- TASK DESCRIPTION
Look for the word "table" in the data below, and copy every line that holds it.

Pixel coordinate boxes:
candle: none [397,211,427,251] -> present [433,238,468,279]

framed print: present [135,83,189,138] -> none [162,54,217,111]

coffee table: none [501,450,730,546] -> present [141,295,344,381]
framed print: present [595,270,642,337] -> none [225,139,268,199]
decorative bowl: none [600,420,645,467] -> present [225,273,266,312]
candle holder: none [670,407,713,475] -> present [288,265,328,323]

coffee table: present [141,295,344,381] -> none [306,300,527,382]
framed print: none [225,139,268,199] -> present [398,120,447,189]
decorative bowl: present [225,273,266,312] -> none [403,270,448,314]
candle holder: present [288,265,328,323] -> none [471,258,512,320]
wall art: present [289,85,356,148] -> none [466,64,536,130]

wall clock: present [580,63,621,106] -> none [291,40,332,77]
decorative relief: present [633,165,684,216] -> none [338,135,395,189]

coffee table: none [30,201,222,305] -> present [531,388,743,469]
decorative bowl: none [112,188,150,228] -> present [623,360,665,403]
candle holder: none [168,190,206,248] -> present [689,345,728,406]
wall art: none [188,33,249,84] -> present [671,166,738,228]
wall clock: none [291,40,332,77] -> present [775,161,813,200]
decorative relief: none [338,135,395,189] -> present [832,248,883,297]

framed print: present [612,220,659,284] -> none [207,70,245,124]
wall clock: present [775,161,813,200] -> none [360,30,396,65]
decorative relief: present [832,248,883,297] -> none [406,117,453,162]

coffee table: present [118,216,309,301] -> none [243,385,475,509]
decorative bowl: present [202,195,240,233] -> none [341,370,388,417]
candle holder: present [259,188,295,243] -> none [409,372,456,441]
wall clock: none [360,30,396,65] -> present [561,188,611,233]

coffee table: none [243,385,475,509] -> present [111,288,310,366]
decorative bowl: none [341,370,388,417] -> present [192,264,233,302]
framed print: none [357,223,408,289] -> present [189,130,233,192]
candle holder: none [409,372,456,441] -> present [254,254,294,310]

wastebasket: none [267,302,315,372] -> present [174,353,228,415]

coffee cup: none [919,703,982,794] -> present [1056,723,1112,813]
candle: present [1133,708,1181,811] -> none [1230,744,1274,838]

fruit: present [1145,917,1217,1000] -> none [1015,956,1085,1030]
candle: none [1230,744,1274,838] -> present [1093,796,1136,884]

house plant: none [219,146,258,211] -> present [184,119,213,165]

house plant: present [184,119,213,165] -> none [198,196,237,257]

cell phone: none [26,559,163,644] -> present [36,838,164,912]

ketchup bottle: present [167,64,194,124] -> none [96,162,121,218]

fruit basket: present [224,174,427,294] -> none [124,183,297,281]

- EXERCISE ANSWER
coffee table: none [501,450,730,546] -> present [141,295,344,381]
coffee table: present [141,295,344,381] -> none [306,300,527,382]
coffee table: none [30,201,222,305] -> present [531,388,743,469]
coffee table: present [118,216,309,301] -> none [243,385,475,509]
coffee table: none [243,385,475,509] -> present [111,288,310,366]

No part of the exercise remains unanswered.